The Immediate Outlook: A Dip Before the Ascent?
Recent market data indicates that Bitcoin is struggling to maintain the $113,000 level. Multiple analyses suggest that a further downside correction is likely before any substantial upward momentum can build. Trading resources highlight a lack of strong bid support above $110,000 on major exchanges, pushing the focus towards lower price targets.
On-chain analytics reinforce this view, with the cost basis of recent Bitcoin buyers suggesting that the area around the old all-time highs, specifically near $109,000, could serve as a critical price floor. This "airgap" between $109,000 and $116,000 is reportedly being gradually filled on dips, indicating steady investor engagement. Importantly, there's limited distribution from holders who bought in the $118,000–$120,000 range, implying a conviction to hold through current fluctuations.
The Upside Potential: Liquidity as Fuel
Despite the prevailing sentiment for a short-term dip, not all analysts are focused solely on the downside. A compelling counter-argument emerges from the analysis of liquidation hotspots. A significant portion of liquidations are concentrated in short positions sitting above the current price level. This creates a "massive pool of fuel" that could be "gobbled up" by the market.
This dynamic suggests that if Bitcoin were to initiate a move upward, it could trigger a short squeeze, accelerating the price ascent. Institutions are known to target such liquidity zones, making these overhead asks a crucial element to watch for potential upward bursts.
Key Levels and Impending Volatility
For bulls to regain control and aim higher, Bitcoin needs to decisively break above key resistance levels. Traders are closely monitoring the 200-period Simple Moving Average (SMA) and Exponential Moving Average (EMA) on four-hour timeframes. A clear breach of this region would signal a shift in market dominance.
Regardless of the immediate direction, one thing appears certain: Bitcoin's current range-bound behavior is unsustainable. Market volatility has been slowing down, a classic precursor to a significant price move. As one prominent trader puts it, "a big move is on the horizon again."
Practical Advice for Traders: Embrace Patience
Given the conflicting signals and the anticipation of a larger move, the most valuable attribute for any Bitcoin trader right now is patience. Rushing into positions during this period of uncertainty can lead to suboptimal outcomes. Instead, focus on:
- Observing Key Support and Resistance: Pay close attention to the $109,000 area as a potential strong support, and the 200-period SMAs/EMAs as critical resistance.
- Understanding Liquidity: Recognize how large pools of short liquidations above the current price can act as fuel for an upward move.
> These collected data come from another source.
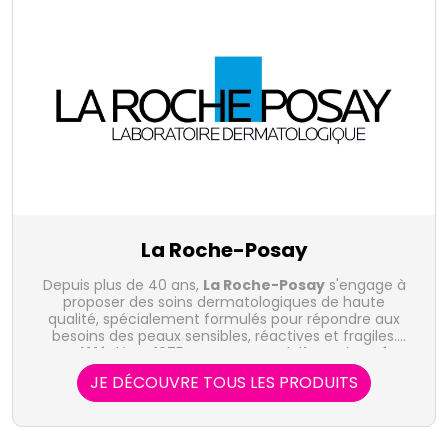
La Roche-Posay
Depuis plus de 40 ans,
La Roche-Posay
s'engage à
proposer des soins dermatologiques de haute
qualité, spécialement formulés pour répondre aux
besoins des peaux sensibles, réactives et fragiles.
Les différentes gammes de produits proposées
Fondé en 1975 en France, ce laboratoire
dermatologique bénéficie d'une expertise reconnue
par la laboratoire La Roche-Posay :
JE DÉCOUVRE TOUS LES PRODUITS
Effaclar
dans le domaine de la dermatologie et de la
La Roche Posay
:
La gamme Effaclar
La
Roche Posay
cosmétique, offrant des solutions adaptées aux
offre des soins spécialement conçus
pour traiter les peaux grasses et à tendance
besoins spécifiques de chaque peau.
acnéique. Formulés avec des actifs purifiants et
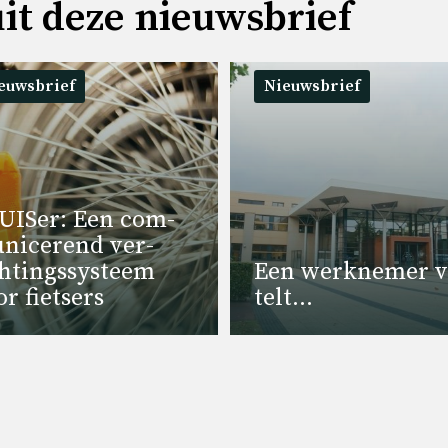
it deze nieuwsbrief
euwsbrief
Nieuwsbrief
UI­Ser: Een com­
ni­ce­rend ver­
h­tings­sys­teem
Een werk­ne­mer v
r fiet­sers
telt...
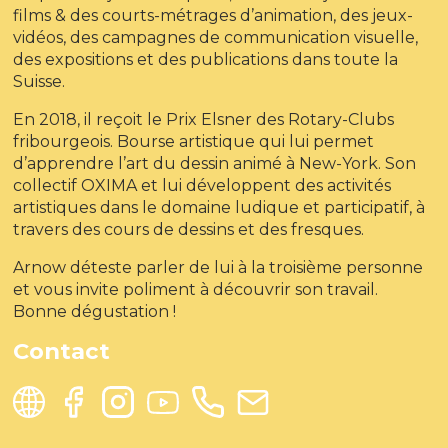
films & des courts-métrages d’animation, des jeux-
vidéos, des campagnes de communication visuelle,
des expositions et des publications dans toute la
Suisse.
En 2018, il reçoit le Prix Elsner des Rotary-Clubs
fribourgeois. Bourse artistique qui lui permet
d’apprendre l’art du dessin animé à New-York. Son
collectif OXIMA et lui développent des activités
artistiques dans le domaine ludique et participatif, à
travers des cours de dessins et des fresques.
Arnow déteste parler de lui à la troisième personne
et vous invite poliment à découvrir son travail.
Bonne dégustation !
Contact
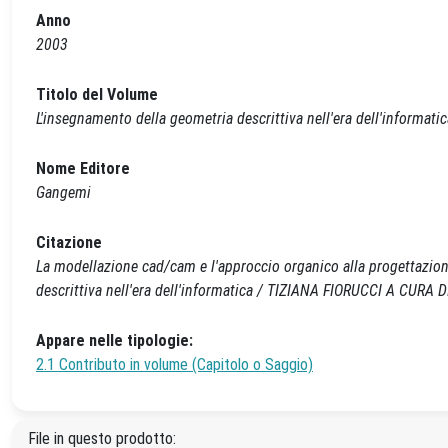
Anno
2003
Titolo del Volume
L'insegnamento della geometria descrittiva nell'era dell'informatic
Nome Editore
Gangemi
Citazione
La modellazione cad/cam e l'approccio organico alla progettazion
descrittiva nell'era dell'informatica / TIZIANA FIORUCCI A CURA D
Appare nelle tipologie:
2.1 Contributo in volume (Capitolo o Saggio)
File in questo prodotto:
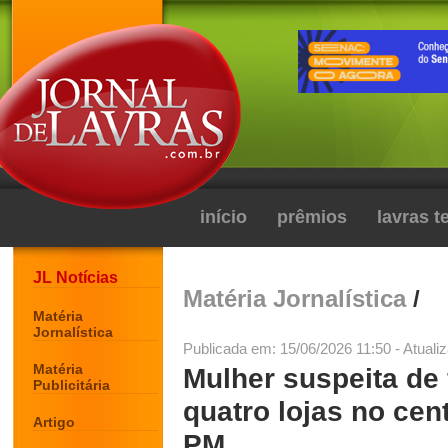
início
prêmios
lavras 
JL Notícias
Matéria Jornalística
/
Matéria
Jornalística
Publicada em: 15/06/2026 11:50 - Atuali
Matéria
Mulher suspeita de 
Publicitária
quatro lojas no cen
Artigo
PM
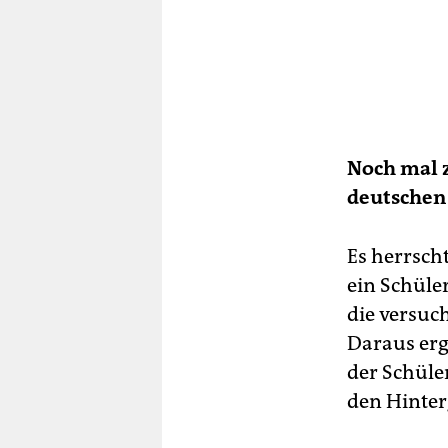
Noch mal z
deutschen
Es herrsch
ein Schüle
die versuc
Daraus erg
der Schüle
den Hinter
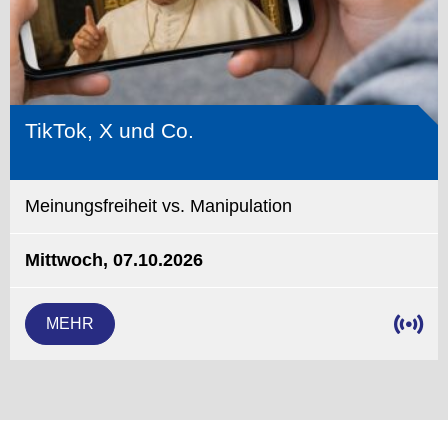
TikTok, X und Co.
Meinungsfreiheit vs. Manipulation
Mittwoch, 07.10.2026
MEHR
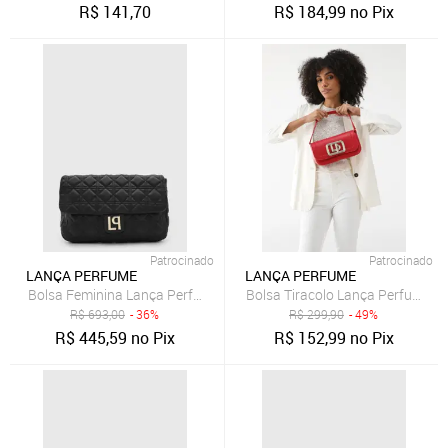
R$
141,70
R$
184,99
no Pix
Patrocinado
Patrocinado
LANÇA PERFUME
LANÇA PERFUME
Bolsa Feminina Lança Perfume Matelassê Preta
Bolsa Tiracolo Lança Perfume L
R$
693,00
- 36%
R$
299,90
- 49%
R$
445,59
no Pix
R$
152,99
no Pix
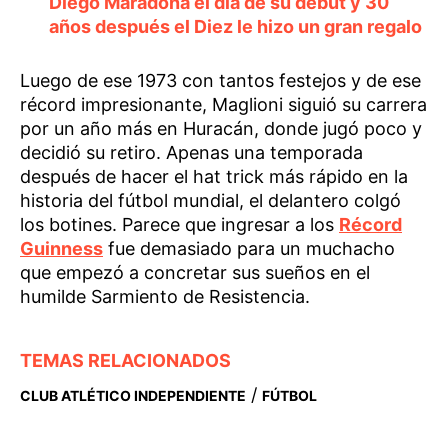
Diego Maradona el día de su debut y 30
años después el Diez le hizo un gran regalo
Luego de ese 1973 con tantos festejos y de ese
récord impresionante, Maglioni siguió su carrera
por un año más en Huracán, donde jugó poco y
decidió su retiro. Apenas una temporada
después de hacer el hat trick más rápido en la
historia del fútbol mundial, el delantero colgó
los botines. Parece que ingresar a los
Récord
Guinness
fue demasiado para un muchacho
que empezó a concretar sus sueños en el
humilde Sarmiento de Resistencia.
TEMAS RELACIONADOS
/
CLUB ATLÉTICO INDEPENDIENTE
FÚTBOL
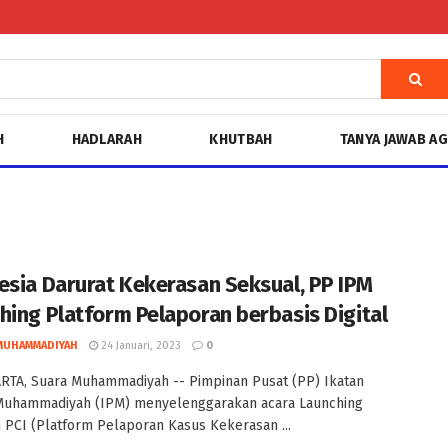
H
HADLARAH
KHUTBAH
TANYA JAWAB A
esia Darurat Kekerasan Seksual, PP IPM
hing Platform Pelaporan berbasis Digital
MUHAMMADIYAH
24 Januari, 2023
0
TA, Suara Muhammadiyah -- Pimpinan Pusat (PP) Ikatan
 Muhammadiyah (IPM) menyelenggarakan acara Launching
 PCI (Platform Pelaporan Kasus Kekerasan ...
- Preparing for Volatility: Anticipate that the current calm is temporary. Have a strategy in place for a sudden increase in price movement, whether up or down.
While the immediate path for Bitcoin remains uncertain, the underlying market structure provides clear indicators for those willing to wait and observe. The next major move could define the short-to-medium term trend, making informed patience your strongest ally.